Laurence Bodelot (Ecole Polytechnique), G. Ravichandran (Caltech)

Eringen Medal Symposium in honor of G. Ravichandran

Mon 4:20 - 5:40

Salomon 001

For most materials, the assumption of homogeneity in deformation only holds at a rather macroscopic scale. In particular, the mechanical response of polycrystalline metallic materials is heavily influenced by the orientations of their grains. Indeed, even under uniform loading, the mechanical behavior of a polycrystal is highly heterogeneous at the grain scale, featuring the appearance of localized plasticity as early as during the elastic phase of the loading. These heterogeneities at a local scale contribute to the macroscopic behavior of the material and need to be better understood and accounted for in constitutive laws and in numerical modeling in order to lead to accurate predictions of the macroscopic behavior.

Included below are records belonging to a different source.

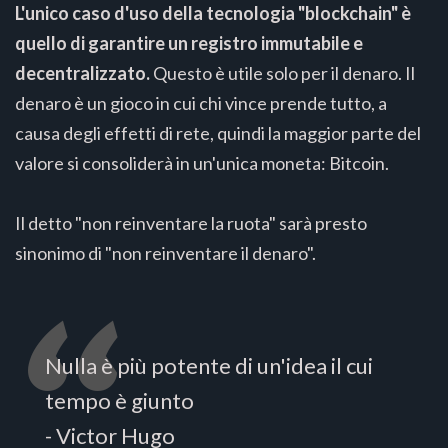
L'unico caso d'uso della tecnologia "blockchain" è
quello di garantire un registro immutabile e
decentralizzato.
Questo è utile solo per il denaro. Il
denaro è un gioco in cui chi vince prende tutto, a
causa degli effetti di rete, quindi la maggior parte del
valore si consoliderà in un'unica moneta: Bitcoin.
Il detto "non reinventare la ruota" sarà presto
sinonimo di "non reinventare il denaro".
Nulla è più potente di un'idea il cui
tempo è giunto
- Victor Hugo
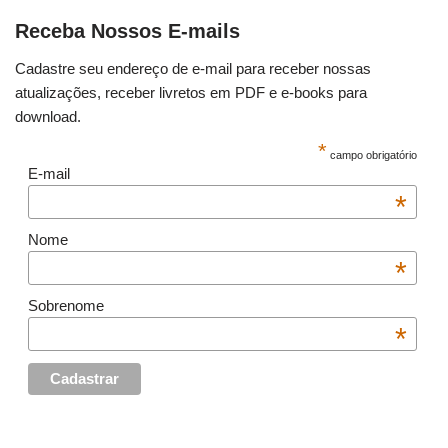
Receba Nossos E-mails
Cadastre seu endereço de e-mail para receber nossas
atualizações, receber livretos em PDF e e-books para
download.
*
campo obrigatório
E-mail
*
Nome
*
Sobrenome
*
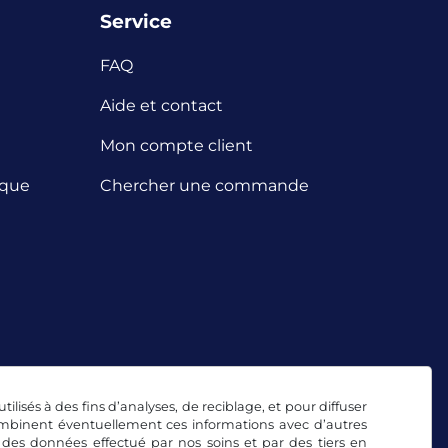
Service
FAQ
Aide et contact
Mon compte client
ique
Chercher une commande
tilisés à des fins d’analyses, de reciblage, et pour diffuser
combinent éventuellement ces informations avec d’autres
 des données effectué par nos soins et par des tiers en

As a result, it is important to develop dedicated experimental tools in order to better understand the influence of these multiscale phenomena on the macroscopic behavior and in order to further inspire and validate the development of robust and physically motivated multiscale models that will describe accurately the response of a polycrystalline aggregate. We thus developed data processing tools in order to analyze orientation data of thousands of grains and to produce statistical data relevant to the validation of mean-field multiscale crystal plasticity models. We will show that such statistical analyses can, on the one hand, help determine whether an experimental dataset can be considered as a microstructural Representative Volume Element (RVE) in terms of texture and, on the other hand, give some insight into the range of significant neighbors interactions.